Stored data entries
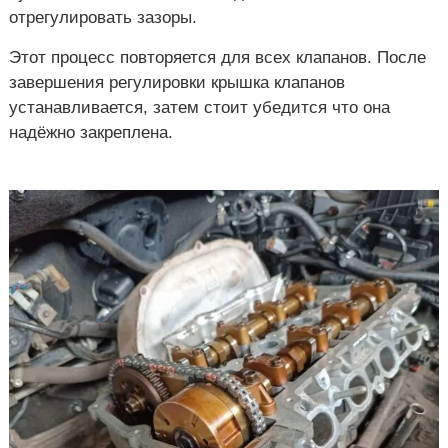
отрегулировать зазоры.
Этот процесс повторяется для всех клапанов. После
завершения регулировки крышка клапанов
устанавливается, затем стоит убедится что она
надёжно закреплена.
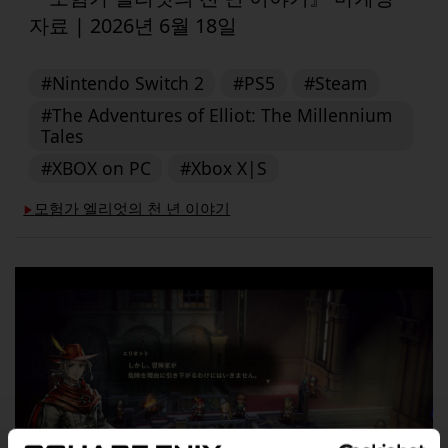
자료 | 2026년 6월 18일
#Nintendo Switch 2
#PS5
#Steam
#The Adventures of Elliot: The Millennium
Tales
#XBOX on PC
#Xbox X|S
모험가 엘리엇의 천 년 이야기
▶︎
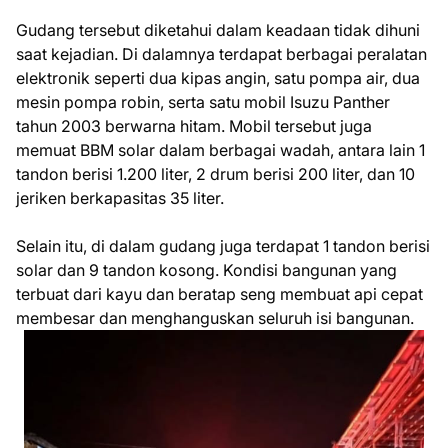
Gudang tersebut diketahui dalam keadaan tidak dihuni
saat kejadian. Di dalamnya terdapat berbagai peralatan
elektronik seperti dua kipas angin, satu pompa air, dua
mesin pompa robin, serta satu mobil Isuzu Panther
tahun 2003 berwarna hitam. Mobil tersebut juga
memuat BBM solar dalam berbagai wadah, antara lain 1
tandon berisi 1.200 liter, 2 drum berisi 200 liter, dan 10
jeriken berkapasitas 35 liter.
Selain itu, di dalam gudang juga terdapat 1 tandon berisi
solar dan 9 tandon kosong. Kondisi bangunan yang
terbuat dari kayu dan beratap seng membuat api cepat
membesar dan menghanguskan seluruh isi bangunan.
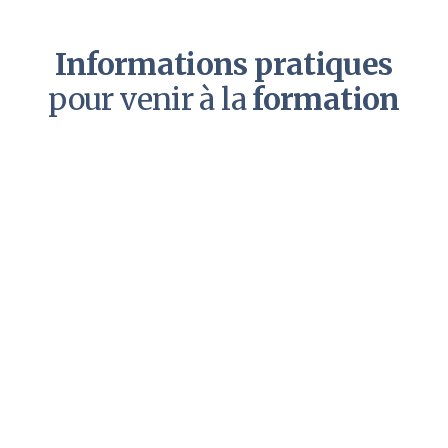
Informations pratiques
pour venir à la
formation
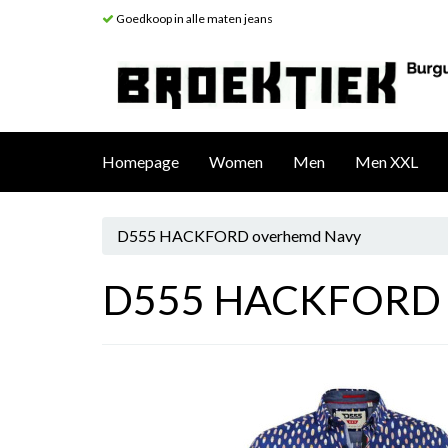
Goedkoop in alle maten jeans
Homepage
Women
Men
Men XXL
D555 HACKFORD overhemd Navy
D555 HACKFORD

WHAT YOU HAVE TO DO
Gather every line in the listing that contains the string "pompa".

RESULT FOR THIS TASK
elektronik seperti dua kipas angin, satu pompa air, dua
mesin pompa robin, serta satu mobil Isuzu Panther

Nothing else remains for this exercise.